> **WORK TO BE COMPLETED**
Give back the lines of the records exactly, starting at the first and ending at the one with "Kiến thức thuê văn phòng".

> **EXERCISE DATA**
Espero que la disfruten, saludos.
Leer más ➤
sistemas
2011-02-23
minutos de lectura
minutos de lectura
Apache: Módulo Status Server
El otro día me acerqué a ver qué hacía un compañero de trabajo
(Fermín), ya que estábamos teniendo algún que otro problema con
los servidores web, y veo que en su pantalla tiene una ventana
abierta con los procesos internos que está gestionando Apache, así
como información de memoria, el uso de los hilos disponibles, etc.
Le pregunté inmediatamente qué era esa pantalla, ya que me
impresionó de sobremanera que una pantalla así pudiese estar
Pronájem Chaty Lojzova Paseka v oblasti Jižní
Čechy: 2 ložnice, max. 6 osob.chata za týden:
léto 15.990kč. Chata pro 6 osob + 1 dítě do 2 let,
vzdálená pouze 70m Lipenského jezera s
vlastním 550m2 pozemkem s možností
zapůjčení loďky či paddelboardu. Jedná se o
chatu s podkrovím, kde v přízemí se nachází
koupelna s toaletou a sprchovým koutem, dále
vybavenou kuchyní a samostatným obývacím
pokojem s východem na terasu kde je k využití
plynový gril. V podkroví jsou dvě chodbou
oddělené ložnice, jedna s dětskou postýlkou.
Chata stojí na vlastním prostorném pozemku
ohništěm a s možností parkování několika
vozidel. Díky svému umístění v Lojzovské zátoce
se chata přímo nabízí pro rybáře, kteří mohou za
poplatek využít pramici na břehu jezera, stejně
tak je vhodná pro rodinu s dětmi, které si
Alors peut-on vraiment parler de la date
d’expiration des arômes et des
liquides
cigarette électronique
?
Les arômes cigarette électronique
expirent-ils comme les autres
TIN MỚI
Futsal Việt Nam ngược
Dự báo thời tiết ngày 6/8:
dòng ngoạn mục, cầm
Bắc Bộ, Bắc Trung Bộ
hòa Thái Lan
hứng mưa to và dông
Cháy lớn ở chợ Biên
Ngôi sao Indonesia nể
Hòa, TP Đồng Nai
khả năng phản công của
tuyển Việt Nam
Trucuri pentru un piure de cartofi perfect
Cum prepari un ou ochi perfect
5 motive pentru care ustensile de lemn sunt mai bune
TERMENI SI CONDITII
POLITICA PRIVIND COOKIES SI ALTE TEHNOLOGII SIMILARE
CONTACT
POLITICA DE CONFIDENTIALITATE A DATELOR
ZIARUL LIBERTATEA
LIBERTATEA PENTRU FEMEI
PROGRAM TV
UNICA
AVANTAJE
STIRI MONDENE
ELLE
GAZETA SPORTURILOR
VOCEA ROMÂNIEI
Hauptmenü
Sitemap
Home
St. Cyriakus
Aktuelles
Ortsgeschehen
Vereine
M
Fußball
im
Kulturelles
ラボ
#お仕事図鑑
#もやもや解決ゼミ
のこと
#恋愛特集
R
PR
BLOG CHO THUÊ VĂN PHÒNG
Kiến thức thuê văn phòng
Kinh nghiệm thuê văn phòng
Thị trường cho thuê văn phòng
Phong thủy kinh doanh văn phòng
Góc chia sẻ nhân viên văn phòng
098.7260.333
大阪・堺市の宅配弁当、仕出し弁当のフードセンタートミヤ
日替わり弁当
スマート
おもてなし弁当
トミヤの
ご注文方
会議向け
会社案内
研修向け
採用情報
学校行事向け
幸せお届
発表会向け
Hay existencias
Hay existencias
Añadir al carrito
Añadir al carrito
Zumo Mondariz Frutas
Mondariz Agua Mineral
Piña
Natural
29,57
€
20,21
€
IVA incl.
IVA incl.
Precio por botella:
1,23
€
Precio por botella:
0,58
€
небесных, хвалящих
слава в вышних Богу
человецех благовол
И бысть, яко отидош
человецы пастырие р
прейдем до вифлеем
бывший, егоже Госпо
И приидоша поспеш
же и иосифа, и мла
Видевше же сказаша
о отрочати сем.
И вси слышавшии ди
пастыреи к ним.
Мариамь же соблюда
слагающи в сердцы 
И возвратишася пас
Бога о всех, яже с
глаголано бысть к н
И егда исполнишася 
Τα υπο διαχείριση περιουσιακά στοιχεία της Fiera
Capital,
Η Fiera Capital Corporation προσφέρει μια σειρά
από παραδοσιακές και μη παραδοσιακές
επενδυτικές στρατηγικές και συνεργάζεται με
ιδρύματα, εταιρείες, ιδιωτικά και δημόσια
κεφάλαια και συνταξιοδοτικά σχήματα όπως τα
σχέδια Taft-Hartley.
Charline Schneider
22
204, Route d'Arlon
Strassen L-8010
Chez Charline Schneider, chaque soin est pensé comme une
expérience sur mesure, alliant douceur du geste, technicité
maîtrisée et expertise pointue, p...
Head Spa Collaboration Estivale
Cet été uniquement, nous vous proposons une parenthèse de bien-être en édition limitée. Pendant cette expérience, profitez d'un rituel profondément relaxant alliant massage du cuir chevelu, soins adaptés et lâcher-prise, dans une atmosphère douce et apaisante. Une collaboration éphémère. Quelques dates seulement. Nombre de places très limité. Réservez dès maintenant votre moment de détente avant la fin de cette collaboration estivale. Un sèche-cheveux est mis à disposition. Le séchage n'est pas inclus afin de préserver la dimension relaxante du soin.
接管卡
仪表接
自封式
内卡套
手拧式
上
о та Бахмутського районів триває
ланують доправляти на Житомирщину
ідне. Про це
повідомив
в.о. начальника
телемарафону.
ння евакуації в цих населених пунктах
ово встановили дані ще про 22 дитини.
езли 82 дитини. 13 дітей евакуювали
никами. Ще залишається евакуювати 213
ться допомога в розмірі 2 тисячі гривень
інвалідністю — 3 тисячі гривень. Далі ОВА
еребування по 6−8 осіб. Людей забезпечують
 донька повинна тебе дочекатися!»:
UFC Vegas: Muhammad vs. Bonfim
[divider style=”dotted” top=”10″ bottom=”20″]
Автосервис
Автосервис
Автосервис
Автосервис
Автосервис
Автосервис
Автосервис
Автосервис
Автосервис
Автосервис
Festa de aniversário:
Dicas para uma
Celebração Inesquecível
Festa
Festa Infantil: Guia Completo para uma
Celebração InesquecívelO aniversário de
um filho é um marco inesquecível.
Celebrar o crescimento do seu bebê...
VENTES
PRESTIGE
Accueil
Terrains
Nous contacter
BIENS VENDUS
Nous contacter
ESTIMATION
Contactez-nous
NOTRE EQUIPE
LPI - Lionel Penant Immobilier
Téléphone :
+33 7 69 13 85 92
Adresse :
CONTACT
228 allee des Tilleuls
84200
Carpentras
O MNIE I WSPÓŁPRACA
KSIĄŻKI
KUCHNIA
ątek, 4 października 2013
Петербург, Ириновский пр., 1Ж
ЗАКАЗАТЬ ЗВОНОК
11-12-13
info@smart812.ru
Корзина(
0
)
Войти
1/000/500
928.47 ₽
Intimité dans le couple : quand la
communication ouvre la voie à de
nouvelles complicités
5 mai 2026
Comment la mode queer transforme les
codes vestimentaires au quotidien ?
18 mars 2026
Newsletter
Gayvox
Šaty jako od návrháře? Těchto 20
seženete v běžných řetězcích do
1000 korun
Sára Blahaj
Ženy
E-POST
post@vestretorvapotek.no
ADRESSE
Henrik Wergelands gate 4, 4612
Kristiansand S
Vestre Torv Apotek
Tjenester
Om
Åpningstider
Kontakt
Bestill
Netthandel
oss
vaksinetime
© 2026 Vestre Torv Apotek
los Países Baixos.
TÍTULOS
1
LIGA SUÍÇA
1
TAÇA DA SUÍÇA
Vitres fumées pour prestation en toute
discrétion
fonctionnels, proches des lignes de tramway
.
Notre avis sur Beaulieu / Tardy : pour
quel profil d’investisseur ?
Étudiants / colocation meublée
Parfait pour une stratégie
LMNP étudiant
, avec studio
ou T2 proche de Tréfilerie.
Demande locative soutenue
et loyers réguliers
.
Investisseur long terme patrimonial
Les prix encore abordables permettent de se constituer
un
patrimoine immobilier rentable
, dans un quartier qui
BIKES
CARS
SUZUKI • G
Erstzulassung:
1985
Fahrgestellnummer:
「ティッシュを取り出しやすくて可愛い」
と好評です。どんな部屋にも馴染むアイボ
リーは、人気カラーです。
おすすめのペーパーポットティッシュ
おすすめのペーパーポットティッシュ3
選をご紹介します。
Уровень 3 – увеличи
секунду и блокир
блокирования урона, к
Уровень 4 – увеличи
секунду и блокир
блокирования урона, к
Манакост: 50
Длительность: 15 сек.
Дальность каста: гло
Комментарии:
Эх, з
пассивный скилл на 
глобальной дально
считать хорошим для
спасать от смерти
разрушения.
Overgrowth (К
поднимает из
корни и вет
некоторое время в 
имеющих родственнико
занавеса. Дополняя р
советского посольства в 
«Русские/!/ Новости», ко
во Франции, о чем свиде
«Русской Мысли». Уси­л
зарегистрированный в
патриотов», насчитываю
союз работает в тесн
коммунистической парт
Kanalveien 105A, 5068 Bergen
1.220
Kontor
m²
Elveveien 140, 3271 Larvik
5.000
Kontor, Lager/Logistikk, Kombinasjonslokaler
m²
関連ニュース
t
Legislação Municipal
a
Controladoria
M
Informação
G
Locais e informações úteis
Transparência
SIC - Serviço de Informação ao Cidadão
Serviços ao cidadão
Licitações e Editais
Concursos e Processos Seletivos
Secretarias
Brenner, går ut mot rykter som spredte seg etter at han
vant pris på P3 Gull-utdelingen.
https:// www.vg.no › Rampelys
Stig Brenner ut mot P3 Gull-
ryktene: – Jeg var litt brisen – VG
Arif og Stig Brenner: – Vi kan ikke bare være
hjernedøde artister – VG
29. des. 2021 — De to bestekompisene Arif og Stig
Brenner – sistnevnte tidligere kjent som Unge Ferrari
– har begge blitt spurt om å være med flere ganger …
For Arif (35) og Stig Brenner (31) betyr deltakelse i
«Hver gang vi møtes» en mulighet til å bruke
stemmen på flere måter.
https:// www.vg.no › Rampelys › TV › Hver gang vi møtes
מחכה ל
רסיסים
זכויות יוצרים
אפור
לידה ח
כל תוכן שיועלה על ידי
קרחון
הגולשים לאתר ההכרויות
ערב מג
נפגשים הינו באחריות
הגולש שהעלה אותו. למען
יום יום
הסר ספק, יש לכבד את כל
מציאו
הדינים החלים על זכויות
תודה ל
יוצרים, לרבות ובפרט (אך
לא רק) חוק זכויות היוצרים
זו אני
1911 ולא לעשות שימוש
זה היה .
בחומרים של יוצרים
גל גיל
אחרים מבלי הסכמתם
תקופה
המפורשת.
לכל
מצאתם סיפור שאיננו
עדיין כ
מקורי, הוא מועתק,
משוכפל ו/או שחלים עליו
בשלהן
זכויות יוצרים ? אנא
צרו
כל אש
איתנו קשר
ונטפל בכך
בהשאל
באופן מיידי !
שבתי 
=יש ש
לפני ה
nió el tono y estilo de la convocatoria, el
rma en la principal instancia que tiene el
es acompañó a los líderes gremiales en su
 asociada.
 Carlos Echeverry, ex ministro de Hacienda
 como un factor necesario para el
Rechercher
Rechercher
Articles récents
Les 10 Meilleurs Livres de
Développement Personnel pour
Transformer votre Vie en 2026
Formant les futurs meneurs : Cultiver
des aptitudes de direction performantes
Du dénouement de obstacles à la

> **RESULT OF THE EXERCISE**
Espero que la disfruten, saludos.
Leer más ➤
sistemas
2011-02-23
minutos de lectura
minutos de lectura
Apache: Módulo Status Server
El otro día me acerqué a ver qué hacía un compañero de trabajo
(Fermín), ya que estábamos teniendo algún que otro problema con
los servidores web, y veo que en su pantalla tiene una ventana
abierta con los procesos internos que está gestionando Apache, así
como información de memoria, el uso de los hilos disponibles, etc.
Le pregunté inmediatamente qué era esa pantalla, ya que me
impresionó de sobremanera que una pantalla así pudiese estar
Pronájem Chaty Lojzova Paseka v oblasti Jižní
Čechy: 2 ložnice, max. 6 osob.chata za týden:
léto 15.990kč. Chata pro 6 osob + 1 dítě do 2 let,
vzdálená pouze 70m Lipenského jezera s
vlastním 550m2 pozemkem s možností
zapůjčení loďky či paddelboardu. Jedná se o
chatu s podkrovím, kde v přízemí se nachází
koupelna s toaletou a sprchovým koutem, dále
vybavenou kuchyní a samostatným obývacím
pokojem s východem na terasu kde je k využití
plynový gril. V podkroví jsou dvě chodbou
oddělené ložnice, jedna s dětskou postýlkou.
Chata stojí na vlastním prostorném pozemku
ohništěm a s možností parkování několika
vozidel. Díky svému umístění v Lojzovské zátoce
se chata přímo nabízí pro rybáře, kteří mohou za
poplatek využít pramici na břehu jezera, stejně
tak je vhodná pro rodinu s dětmi, které si
Alors peut-on vraiment parler de la date
d’expiration des arômes et des
liquides
cigarette électronique
?
Les arômes cigarette électronique
expirent-ils comme les autres
TIN MỚI
Futsal Việt Nam ngược
Dự báo thời tiết ngày 6/8:
dòng ngoạn mục, cầm
Bắc Bộ, Bắc Trung Bộ
hòa Thái Lan
hứng mưa to và dông
Cháy lớn ở chợ Biên
Ngôi sao Indonesia nể
Hòa, TP Đồng Nai
khả năng phản công của
tuyển Việt Nam
Trucuri pentru un piure de cartofi perfect
Cum prepari un ou ochi perfect
5 motive pentru care ustensile de lemn sunt mai bune
TERMENI SI CONDITII
POLITICA PRIVIND COOKIES SI ALTE TEHNOLOGII SIMILARE
CONTACT
POLITICA DE CONFIDENTIALITATE A DATELOR
ZIARUL LIBERTATEA
LIBERTATEA PENTRU FEMEI
PROGRAM TV
UNICA
AVANTAJE
STIRI MONDENE
ELLE
GAZETA SPORTURILOR
VOCEA ROMÂNIEI
Hauptmenü
Sitemap
Home
St. Cyriakus
Aktuelles
Ortsgeschehen
Vereine
M
Fußball
im
Kulturelles
ラボ
#お仕事図鑑
#もやもや解決ゼミ
のこと
#恋愛特集
R
PR
BLOG CHO THUÊ VĂN PHÒNG
Kiến thức thuê văn phòng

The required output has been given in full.